一、“荣誉”问题

  据《沈阳晚报》报道,“我省一所中学”的初二女生圆圆(化名),因为和一个男生打架,先是在全校大会上被校方当众批评;回到班级里,班主任王老师指责圆圆造成班级被扣分,并宣布每周举行一次选举,选出本周“最没荣誉感的人”。然后公示。“同学们领会老师的意思,圆圆连续当选“最没荣誉感的人”。两次都是当场唱票、当场宣布“选举”结果。

  第二次“当选”的晚上,圆圆提出要休学,不想再去学校,遭到父母训斥。凌晨1点多,圆圆的母亲听到有异常响动,就去女儿的房间,看到圆圆的一只脚踩在书桌上,另一只脚正向窗外迈……只差几秒钟,圆圆就要从9楼的窗户跳下去。

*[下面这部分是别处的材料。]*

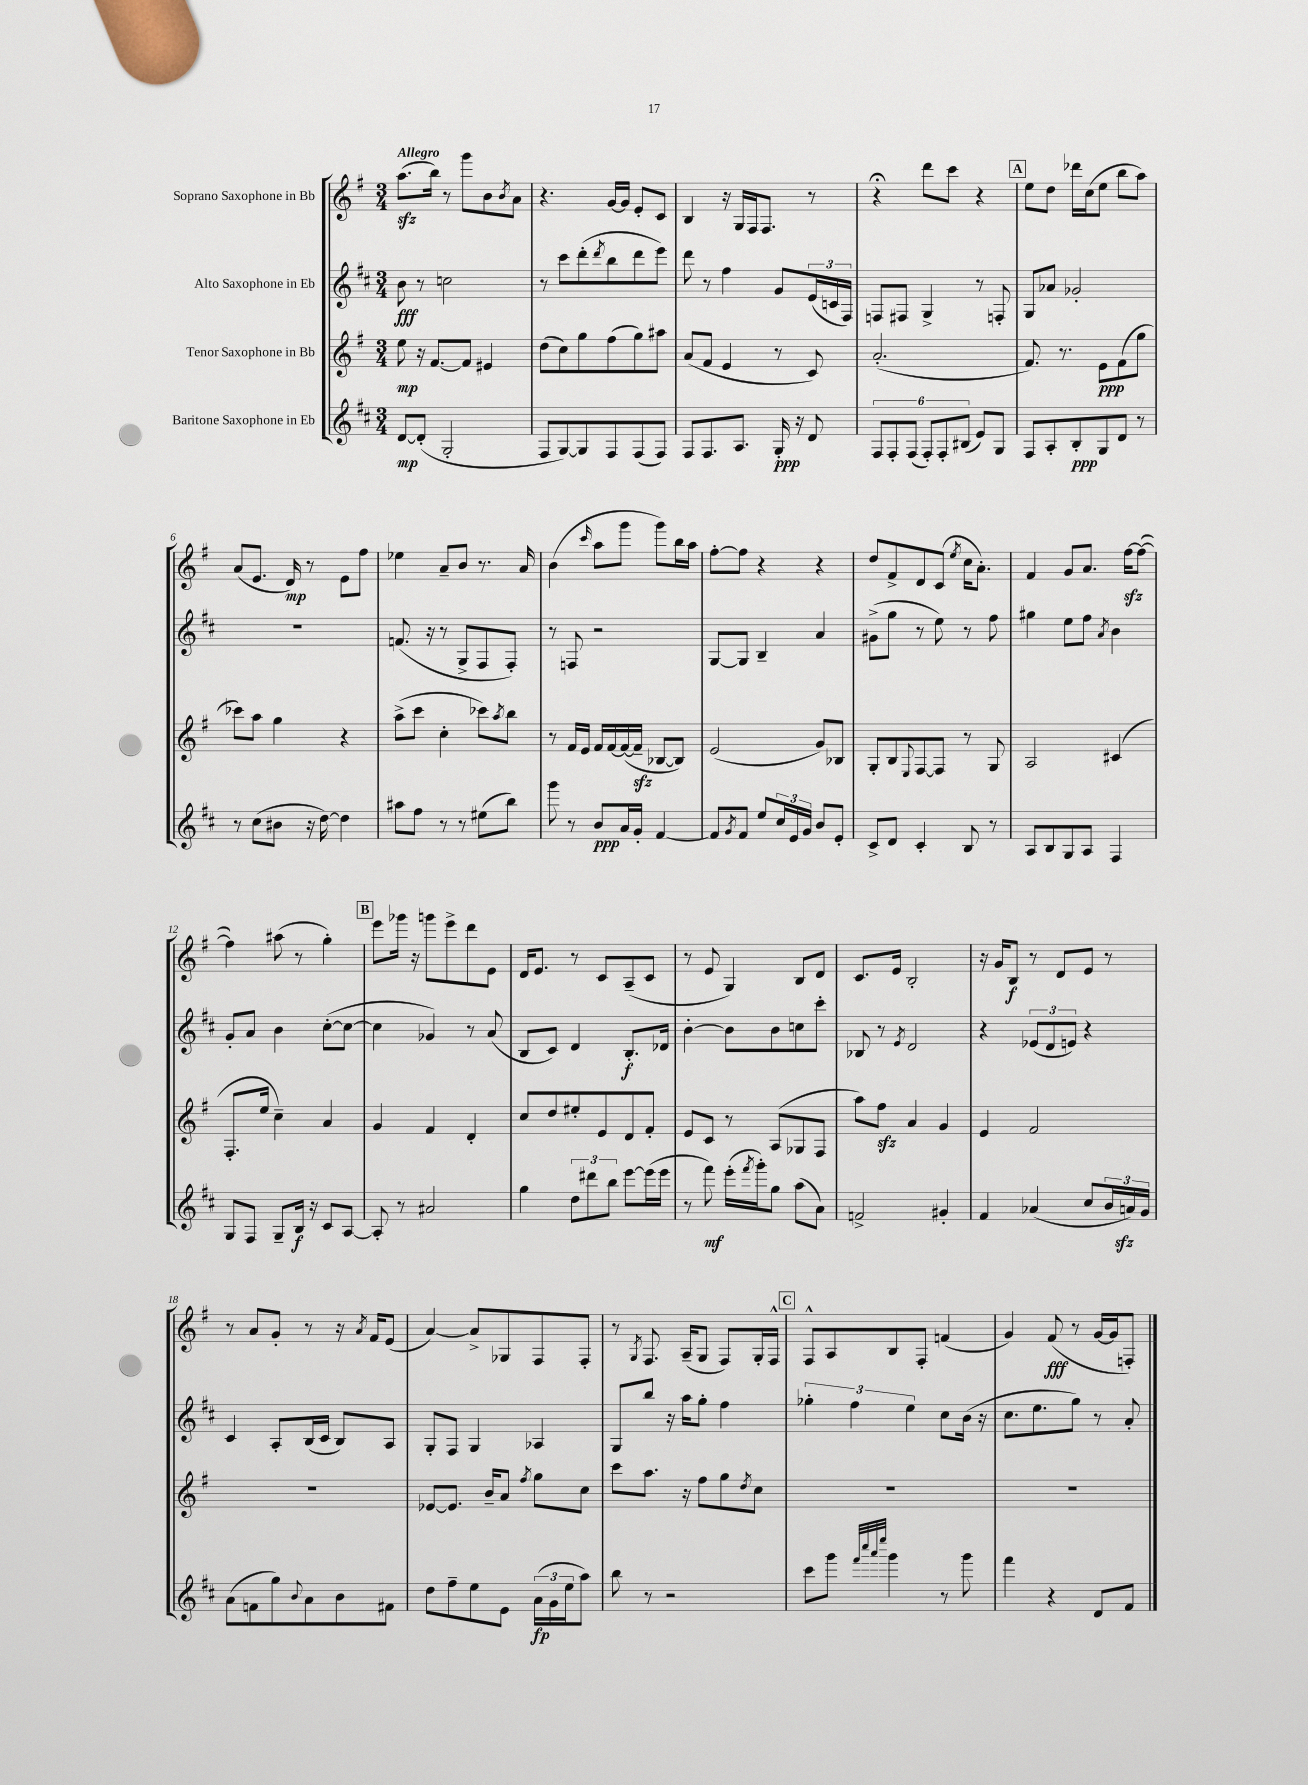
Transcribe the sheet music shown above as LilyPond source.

<<
\new StaffGroup <<
\new Staff = "s0" \with { instrumentName = "Soprano Saxophone in Bb" } {
    \clef treble \key g \major \numericTimeSignature \time 3/4 \tempo "Allegro"
    a''8.\sfz( b''16) r8 g'''8 b'8 \acciaccatura { b'8 } a'8 |
    r4. g'16~ g'16 e'8-. c'8 |
    b4 r16 g16 fis16 fis8. r8 |
    r4\fermata d'''8 c'''8 r4 |
    \mark \markup { \box "A" } e''8 d''8 des'''16 c''16( e''8 b''8 a''8) |
    a'8( e'8. d'16\mp) r8 e'8 fis''8 |
    ees''4 a'8-- b'8 r8. a'16 |
    b'4( \grace { c'''16 } a''8 g'''8 g'''8) b''16 a''16 |
    fis''8~-. fis''8 r4 r4 |
    d''8 fis'8-> d'8 c'8( \acciaccatura { e''8 } c''16 a'8.-.) |
    fis'4 g'8 a'8. fis''16~\sfz fis''8~( |
    fis''4) ais''8( r8 g''4-.) |
    \mark \markup { \box "B" } e'''8 ges'''16 r16 g'''8 e'''8-> d'''8 e'8 |
    d'16 e'8. r8 c'8 a8--( c'8 |
    r8 e'8 g4) b8 d'8 |
    c'8. e'16 b2-. |
    r16 g'16 b8\f r8 d'8 e'8 r8 |
    r8 a'8 g'8-. r8 r16 \acciaccatura { a'8 } fis'16 e'8( |
    a'4~) a'8-> ges8 fis8 fis8-. |
    r8 \acciaccatura { g8 } fis8. a16--( g8 fis8) g16-. fis16-^ |
    \mark \markup { \box "C" } fis8-^ a8 b8 fis8-. f'4( |
    g'4) fis'8\fff( r8 g'16~ g'16 f8-.) \bar "|." |
}
\new Staff = "s1" \with { instrumentName = "Alto Saxophone in Eb" } {
    \clef treble \key d \major \numericTimeSignature \time 3/4
    b'8\fff r8 c''2 |
    r8 cis'''8 d'''8-.( \acciaccatura { d'''8 } b''8 d'''8 e'''8) |
    d'''8 r8 fis''4 g'8 \tuplet 3/2 { e'16( c'16 fis16) } |
    f8 fis8 g4-> r8 f8-. |
    \mark \markup { \box "A" } g8 aes'8 ges'2-. |
    R2. |
    f'8.( r16 r8 g8-> fis8 fis8-.) |
    r8 f8 r2 |
    g8~ g8 b4-- a'4 |
    gis'8->( g''8 r8 e''8) r8 fis''8 |
    gis''4 e''8 fis''8 \acciaccatura { a'8 } b'4 |
    g'8-. a'8 b'4 cis''8~-.( cis''8~ |
    \mark \markup { \box "B" } cis''4 ges'4) r8 a'8( |
    b8 cis'8) d'4 b8.-.\f des'16 |
    b'4~-. b'8 b'8 c''8 cis'''8-. |
    bes8 r8 \acciaccatura { e'8 } d'2 |
    r4 \tuplet 3/2 { ees'8( d'8 e'8) } r4 |
    cis'4 a8-. b16( cis'16 b8) a8 |
    g8-. fis8 g4 aes4 |
    g8 b''8 r16 a''16 g''8-. fis''4 |
    \mark \markup { \box "C" } \tuplet 3/2 { ges''4-. fis''4 e''4 } cis''8 b'16( r16 |
    cis''8. e''8. g''8) r8 a'8-. \bar "|." |
}
\new Staff = "s2" \with { instrumentName = "Tenor Saxophone in Bb" } {
    \clef treble \key g \major \numericTimeSignature \time 3/4
    e''8\mp r16 fis'8.~ fis'8 eis'4 |
    d''8( c''8) g''8 fis''8( g''8) ais''8 |
    a'8( fis'8 e'4 r8 c'8) |
    a'2.-.( |
    \mark \markup { \box "A" } fis'8.) r8. e'8\ppp fis'8( g''8 |
    ces'''8) a''8 g''4 r4 |
    a''8->( c'''8 c''4-. ces'''8) \acciaccatura { a''8 } b''8 |
    r8 fis'16 e'16 fis'16 fis'16~ fis'16~( fis'16--\sfz bes8~ bes8) |
    e'2( g'8) bes8 |
    g8-. b8 \appoggiatura { e8 } fis8~ fis8 r8 g8 |
    a2 cis'4( |
    fis8.-. e''16 c''4--) a'4 |
    \mark \markup { \box "B" } g'4 fis'4 d'4-. |
    c''8 d''8 eis''8-. e'8 d'8 fis'8-. |
    e'8 c'8 r8 a8( ges8 fis8 |
    a''8) fis''8\sfz a'4 g'4 |
    e'4 fis'2 |
    R2. |
    ees'8~ ees'8. b'16-- a'8 \acciaccatura { fis''8 } g''8 c''8 |
    c'''8 a''8. r16 fis''8 g''8 \acciaccatura { d''8 } c''8 |
    \mark \markup { \box "C" } R2. |
    R2. \bar "|." |
}
\new Staff = "s3" \with { instrumentName = "Baritone Saxophone in Eb" } {
    \clef treble \key d \major \numericTimeSignature \time 3/4
    d'8~\mp d'8-.( g2-. |
    fis8 g8~) g8 fis8 fis8( fis8) |
    fis8 fis8. a8. g16-.\ppp r16 d'8 |
    \tuplet 6/4 { fis8 fis8-. fis8( fis8-.) fis8-. bis8( } e'8) g8 |
    \mark \markup { \box "A" } fis8 a8-. b8-.\ppp g8 d'8 r8 |
    r8 cis''8( bis'8 r16 d''16~) d''4 |
    ais''8 fis''8 r8 r8 eis''8( b''8) |
    g'''8 r8 b'8\ppp a'16 g'16-. fis'4~ |
    fis'8 \acciaccatura { g'8 } fis'8 e''8 \tuplet 3/2 { cis''16 e'16 g'16 } b'8 e'8-. |
    cis'8-> d'8 cis'4-. b8 r8 |
    a8 b8 g8 a8 fis4 |
    g8 fis8 g8-- b16\f r16 cis'8 a8~ |
    \mark \markup { \box "B" } a8-. r8 ais'2 |
    g''4 \tuplet 3/2 { d''8 dis'''8 b''8 } e'''8~ e'''16( e'''16 |
    r8 fis'''8\mf) e'''16-.( \acciaccatura { fis'''8 } g'''16-.) g''8 a''8( a'8) |
    f'2-> gis'4-. |
    fis'4 aes'4( cis''8 \tuplet 3/2 { b'16 a'16\sfz) g'16 } |
    a'8( f'8 g''8) \appoggiatura { b'8 } a'8 b'8 fis'8 |
    d''8 fis''8-- e''8 e'8 \tuplet 3/2 { a'16\fp( g'16 e''16 } a''8) |
    b''8 r8 r2 |
    \mark \markup { \box "C" } cis'''8 g'''8 \grace { fis'''32 cis''''32 a'''32 e''''32 } g'''4 r8 g'''8 |
    fis'''4 r4 d'8 fis'8 \bar "|." |
}
>>
>>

  “我省一所中学”——没有校名,连县和市一级的地名也隐身了;读者只能知道这是辽宁省的一所中学。为什么隐身程度那么高呢?这起事件不是好事情;报道出来,这所学校,可能还有教育局,都会没面子,按照一些人的愿望,最好连“我省一所中学”也不要说。“我省一所中学”是一项公关成果。这么懂得保全自己颜面的成年人,为什么不想一想,未成年人心理承受能力更弱,自尊心也更脆弱,更需要教育者的保护?

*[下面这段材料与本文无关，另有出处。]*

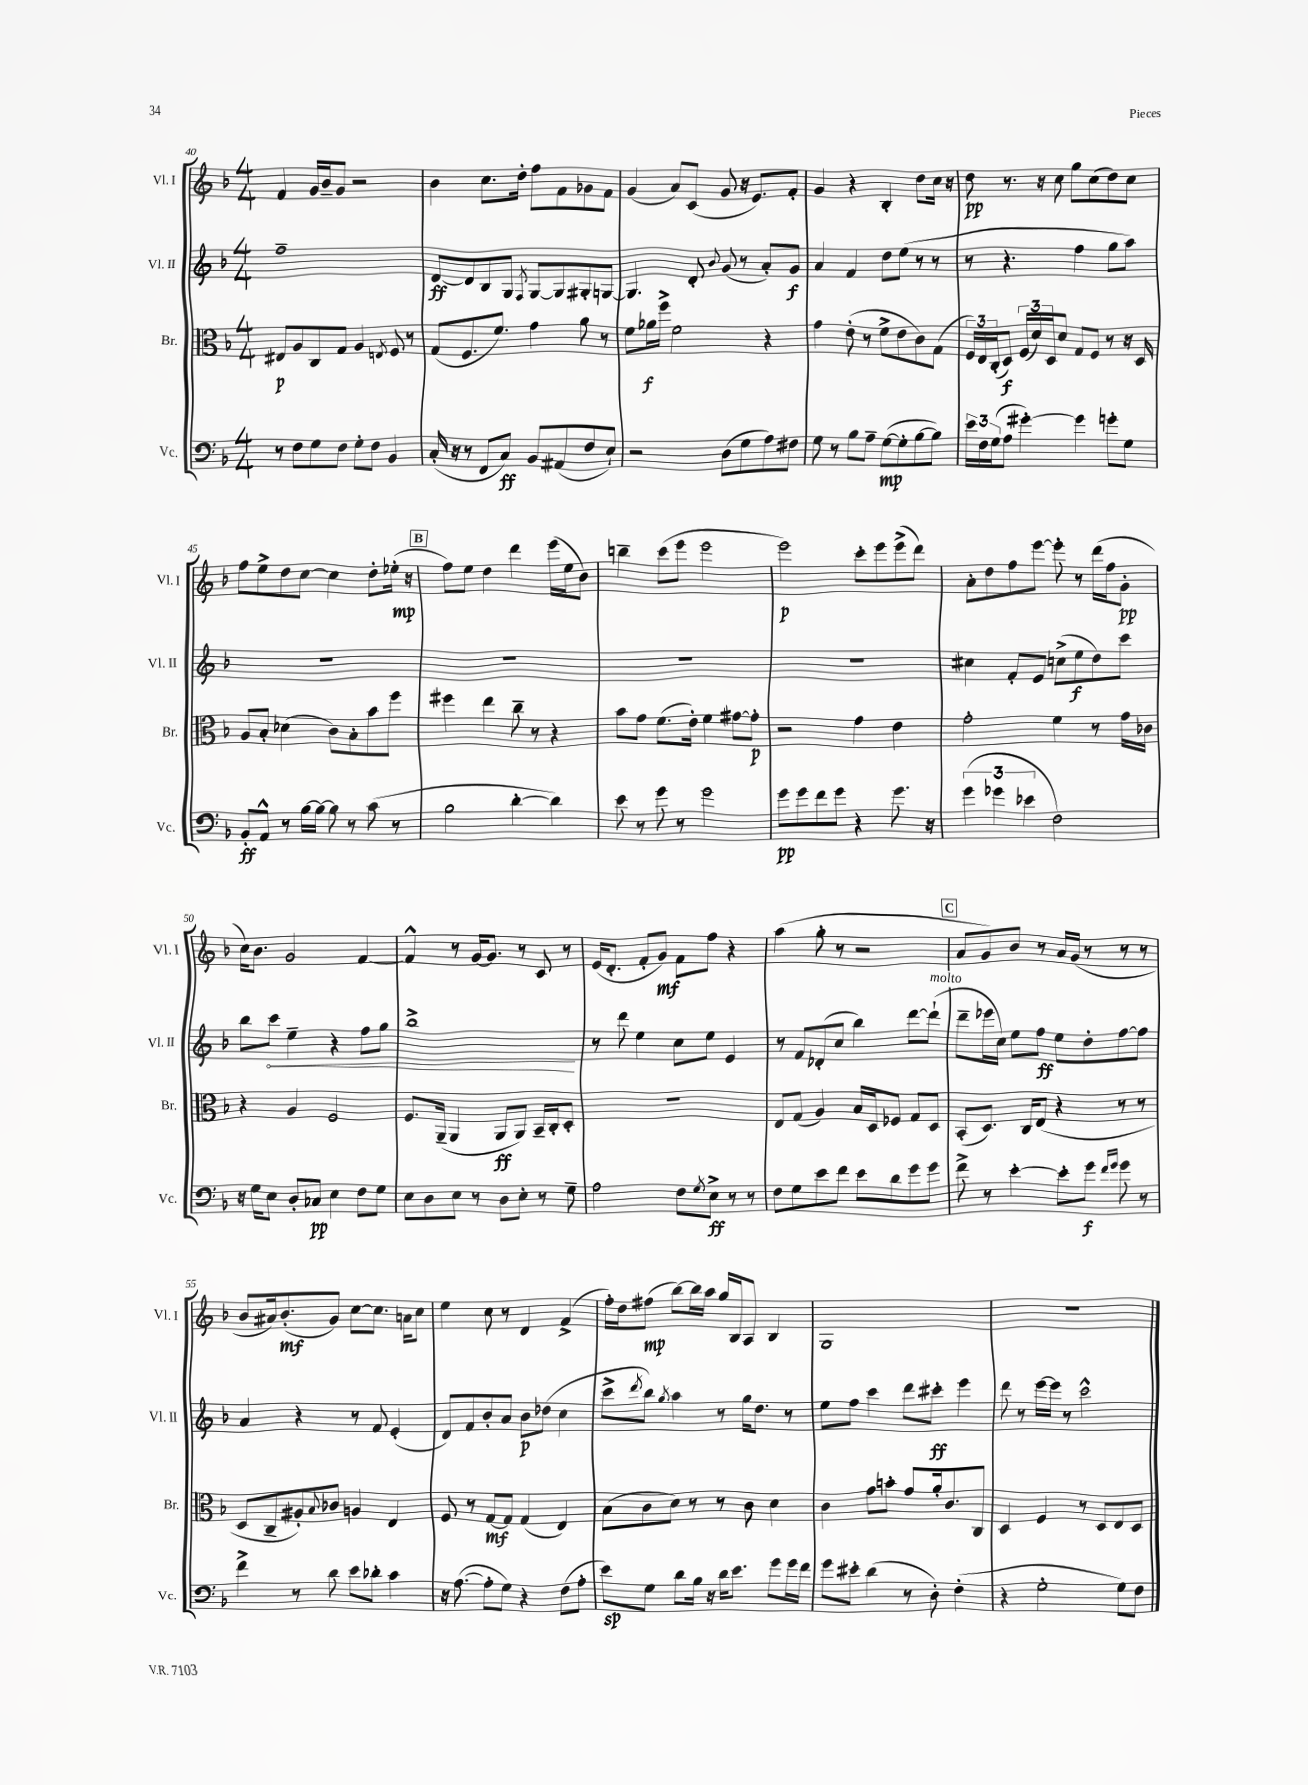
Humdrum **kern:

**kern	**kern	**kern	**kern
*staff4	*staff3	*staff2	*staff1
*clefF4	*clefC3	*clefG2	*clefG2
*k[b-]	*k[b-]	*k[b-]	*k[b-]
*M4/4	*M4/4	*M4/4	*M4/4
8r	8E#/L	1ff~	4f/
8F\L	8A/	.	.
8G\	8C/	.	16g/LL
.	.	.	16b-~/J
8F\J	8G/J	.	8g/J
8G'\L	4A/	.	2r
8F\J	.	.	.
.	8qE/	.	.
4BB-/	8F/	.	.
.	8r	.	.
=	=	=	=
(16C'/	(8G/L	[8d/L	4b-\
16r	.	.	.
8r	8.F/	8d/]	.
8FF/L	.	8B-/	8.cc\L
.	8.f/J)	.	.
8C/J)	.	8G/J	.
.	.	.	16dd'\Jk
.	.	8qF/	.
8BB-/L	4g\	[8G/L	8ff\L
(8AA#/	.	8G/]	8f\
8F/	8a\	8G#'/	8g-\
8E`/J)	8r	[8G/J	8f\J
=	=	=	=
2r	8f\L	4.G/]	(4g/
.	16a-\L	.	.
.	16ff^\JJ	.	.
.	2f\	.	8a/L)
.	.	8d'/	(8c/J
.	.	8qqb-/	.
(8D\L	.	(8g/	8g/
8G\	.	8r	16r
.	.	.	8.e/L)
8A\)	4r	8a'/L)	.
8F#\J	.	8g/J	8f'/J
=	=	=	=
8G\	4g\	4a/	4g/
8r	.	.	.
8B-\L	(8e'\	4f/	4r
8A~\J	8r	.	.
([8G\L	8f^\L	8dd\L	4B-'/
8G'\]	8e\	(8ee\J	.
[8B-\	8c\)	8r	8dd\L
8B-\]J)	(8G\J	8r	16cc\Jk
.	.	.	16r
=	=	=	=
24e\LL	24F/LL)	8r	8dd\
24F\	24E/	.	.
(24G\J	(24C'/J	.	.
8A\J	8D/J)	4.r	8.r
[4g#'\)	(24F/LL	.	.
.	24d/)	.	.
.	.	.	16r
.	24D/J	.	.
.	8d/J	.	8cc\
4g#\]	8G/L	4ff\	8gg\L
.	8F/J	.	(8cc\
8g'\L	8r	8gg\L	8dd\)
8G\J	16r	8aa\J)	8cc\J
.	16D/	.	.
=	=	=	=
8BB-'/L	8A/L	1r	8ff\L
8AA^^/J	8B-'/J	.	8ee^\
8r	(4d-\	.	8dd\
[16B-\LL	.	.	[8cc\J
16B-\_JJ	.	.	.
8B-\]	8c\L)	.	4cc\]
8r	8B-'\	.	.
(8c\	8b-\	.	8dd'\L
8r	8ff\J	.	(16ee-'\Jk
.	.	.	16r
=	=	=	=
2B-\	4ff#\	1r	8ff\L)
.	.	.	8ee\J
.	4ee\	.	4dd\
[4d'\	8cc~\	.	4ddd\
.	8r	.	.
4d\])	4r	.	(16eee\LL
.	.	.	16ee\J
.	.	.	8b-\J)
=	=	=	=
8e\	8b-\L	1r	4bb~\
8r	8g\J	.	.
8g\	(8.f\L	.	(8ccc\L
8r	.	.	8eee\J
.	16e'\Jk)	.	.
2g\	4f\	.	2eee\
.	[8g#\L	.	.
.	8g#'\]J	.	.
=	=	=	=
8g\L	2r	1r	2eee\)
8g\	.	.	.
8f\	.	.	.
8g\J	.	.	.
4r	4g\	.	8ccc'\L
.	.	.	8eee\
8.g\	4e\	.	(8eee^\
.	.	.	8ddd\J)
16r	.	.	.
=	=	=	=
(6g\	2g'\	4cc#\	8a'\L
.	.	.	8dd\
6g-\	.	.	.
.	.	8f'/L	8ff\
6e-\	.	.	.
.	.	8e/J	[8eee\J
2F\)	4f\	(8cc^\L	8eee'\]
.	.	8ee\	8r
.	8r	8dd\)	(16ddd\LL
.	.	.	16ff\J
.	16g\LL	8ccc\J	8g'\J
.	16c-\JJ	.	.
=	=	=	=
16r	4r	8bb-\L	16cc\LK)
16G\LK	.	.	8.b-\J
8E\J	.	8ccc\J	.
8D'/L	4A/	4ee~\	2g/
8C-/J	.	.	.
4E\	2F/	4r	.
8F\L	.	8ff\L	[4f/
8G\J	.	8gg\J	.
=	=	=	=
8E\L	8.F/L	1bb-^	4f^^/]
8D\	.	.	.
.	(16AA~/Jk	.	.
8E\J	4AA/	.	8r
8r	.	.	[16g/LK
.	.	.	8.g/]J
8D\L	8AA/L	.	.
8E'\J	8AA/J)	.	8r
8r	16BB-~/LL	.	8c/
.	16C'/J	.	.
8G~\	8D'/J	.	8r
=	=	=	=
2A\	1r	8r	(16e/LK
.	.	.	8.d'/J
.	.	8ddd\	.
.	.	4ee\	8f'/L
.	.	.	8g/J)
8F\L	.	8cc\L	8f\L
8qG/	.	.	.
8E^\J	.	8ee\J	8ff\J
8r	.	4e/	4r
8r	.	.	.
=	=	=	=
8F\L	8E/L	8r	(4aa\
8G\	(8G/J	8f/L	.
8e\	4A/)	(8d-'/	8gg'\
8f\J	.	8cc/J	8r
8e\L	16B-/LL	4bb-\)	2r
.	16D/J	.	.
8d\	8F-/J	.	.
8g\	8G/L	[8ddd\L	.
8g\J	8D/J	(8ddd`\]J	.
=	=	=	=
8f^\	(8BB-'/L	8ddd~\L	8a/L
8r	8.D/J)	16eee-\L	8g/)
.	.	16cc\JJ)	.
[4e'\	.	8ee\L	8b-/J
.	16C/LK	.	.
.	(8E/J	8ff\J	8r
8e'\]L	4r	8ee\L	16a/LL
.	.	.	(16g/JJ
8g\J	.	8dd'\	8r
16qqf/LL	.	.	.
16qqg/JJ	.	.	.
8g\	8r	[8ff\	8r
8r	8r	8ff\]J	8r
=	=	=	=
4f^\	8D/L	4a/	8b-/L
.	8C~/	.	16a#/k)
.	.	.	(8.b-'/
8r	8A#'/)	4r	.
.	8qqB-/	.	.
8d\	8c-/J	.	8g/J)
8e\L	4A/	8r	[8cc\L
8d-'\J	.	8f/	8.cc\]J
4c\	4E/	(4e'/	.
.	.	.	16a\LK
.	.	.	8cc\J
=	=	=	=
16r	8F/	8d/L)	4ee\
([8.A\	.	.	.
.	8r	8f/	.
8A'\]L	[8G/L	8b-'/	8cc\
8G\J)	8G/]J	8a/J	8r
4r	(4G/	8b-\L	4d/
.	.	(8dd-\J	.
(8F\L	4E/)	4cc\	(4f^/
8A'\J	.	.	.
=	=	=	=
8e\L)	(8B-\L	8ccc^\L	16ff'\LL)
.	.	.	16dd\J
.	.	8qddd/	.
8G\J	8c\	8bb-\J)	(8ff#\J
.	.	8qgg/	.
8d\L	8d\J)	4aa\	[8bb-\L)
16B-\Jk	8r	.	16bb-\]L
16r	.	.	16aa\JJ
16d\LK	8r	8r	16gg/LL
8.e\J	.	.	16B-/J
.	8c\	16gg\LK	8A/J
.	.	8.dd\J	.
8g\L	4d\	.	4B-/
16g\L	.	8r	.
16f\JJ	.	.	.
=	=	=	=
8g\L	4c\	8ee\L	1G
8e#'\J	.	8ff\J	.
(4d\	8g\L	4ccc\	.
.	8b'\J	.	.
8r	8g/L	8ddd\L	.
8D'\)	16a'/k	8ccc#'\J	.
.	8.c/	.	.
(4F'\	.	4eee\	.
.	8C/J	.	.
=	=	=	=
4r	4D/	8ddd\	1r
.	.	8r	.
2G'\	4F/	[16eee\LL	.
.	.	16eee\]JJ	.
.	.	8r	.
.	8r	2ccc^^\	.
.	8D/L	.	.
8G\L)	8E/	.	.
8F\J	8D/J	.	.
==	==	==	==
*-	*-	*-	*-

  一个人,一辈子没有得到一项荣誉,未必丢人,但名誉不能受损,“最没荣誉感的人”就是一个坏了名誉的人。一个女生,在全校、全班面前,被剥夺了自尊。班主任则从“最没荣誉感的人”身上,获得被扣分的补偿。

  二、教育问题

  从报道中,我们可以看到教育的简单化、暴力化:扣分,当众“批评”(真正的批评是文明的、无暴力、无伤害的)、贴标签(污名化的标签)、以多压少(即“选举”)……不把人逼到绝境不罢手——学生是学校的敌人吗?给圆圆做检查和治疗的心理专家裴瑾莹说:圆圆属于重度抑郁,老师给她造成了重大的心理伤害,是对学生自尊的打击,能力的否定,用强制性服从的方式让学生无法争辩,学生内心积累了委屈、负罪等多种情绪。老师的言行可杀人……

  圆圆的打架行为,在教育者的立场来看,是心智不够成熟,孩子气太重,还不懂得与异性保持距离,在某种特殊情况下,这种不成熟有可能不利于女生的自我保护,因此,教师的责任是,在保护她的自尊心的前提下,委婉而明确地提醒她,提示她应该注意保持和异性的距离,帮助她建立自我保护的意识。

  圆圆的打架行为中,道德因素是很低的,不应视为品行问题。即使是对待品行问题,也不应这样羞辱一个女孩。评选“最没荣誉感的人”,跟旧时女性出轨要在脖子上挂破鞋子示众,源自同一种“传统文化”。

  三、伦理问题

  教育者的面子或荣誉从哪里来,应该从教育成果中来,从教育对象的健康成长中来。学生有缺点,是教育这个行业能够存在的前提;要求学生没有缺点,是一种反自然的理念,同时也是违背教育伦理的,即要求教育对象满足教育者的错误理念。即使按照时髦的产业理论,教育属第三产业,即服务业;教育者就是服务者,是为学生服务的,怎么能要求学生为教育者服务?以往屡屡发生的校园悲剧,大部分都与此有关。

  圆圆所在班级有半数以上同学按照班主任旨意“选举”圆圆为“最没荣誉感的人”——这个“半数以上”叫人喜忧参半。半数以上盲从,还有一小半有自己的看法,即使老师的意图很明确,很强烈,即使当着老师的面,这一小半同学也没有投赞成票;他们内心不可能没有犹豫,但最后他们还是守住了独立的人格。这“一小半”让人看到了希望,但愿这“一小半”能影响那一大半。